Dataset entries:
* * * * * * * * *

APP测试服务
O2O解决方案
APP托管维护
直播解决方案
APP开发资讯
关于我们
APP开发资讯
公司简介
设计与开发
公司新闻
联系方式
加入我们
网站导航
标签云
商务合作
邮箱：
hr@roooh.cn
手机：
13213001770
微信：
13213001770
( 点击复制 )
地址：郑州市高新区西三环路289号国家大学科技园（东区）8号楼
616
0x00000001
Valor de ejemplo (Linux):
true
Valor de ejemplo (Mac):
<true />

* * * * * * * * *

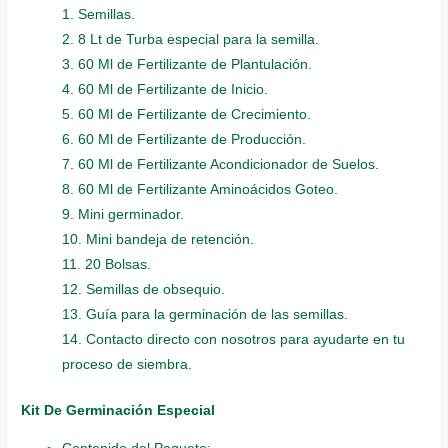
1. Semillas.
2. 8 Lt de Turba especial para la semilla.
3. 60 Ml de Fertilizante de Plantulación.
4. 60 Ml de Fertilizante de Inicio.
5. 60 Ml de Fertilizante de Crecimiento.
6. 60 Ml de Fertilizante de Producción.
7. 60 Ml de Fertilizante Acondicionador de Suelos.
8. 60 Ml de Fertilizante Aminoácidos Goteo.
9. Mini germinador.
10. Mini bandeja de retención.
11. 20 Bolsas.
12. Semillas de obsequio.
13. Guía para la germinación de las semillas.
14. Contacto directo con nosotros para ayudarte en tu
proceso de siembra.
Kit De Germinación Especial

* * * * * * * * *

**JOB:** Looking at the data above, return every line from the one with "11. 20 Bolsas." down to the one with "Kit De Germinación Especial", exactly and inclusively.

**REPLY TO THE TASK:**
11. 20 Bolsas.
12. Semillas de obsequio.
13. Guía para la germinación de las semillas.
14. Contacto directo con nosotros para ayudarte en tu
proceso de siembra.
Kit De Germinación Especial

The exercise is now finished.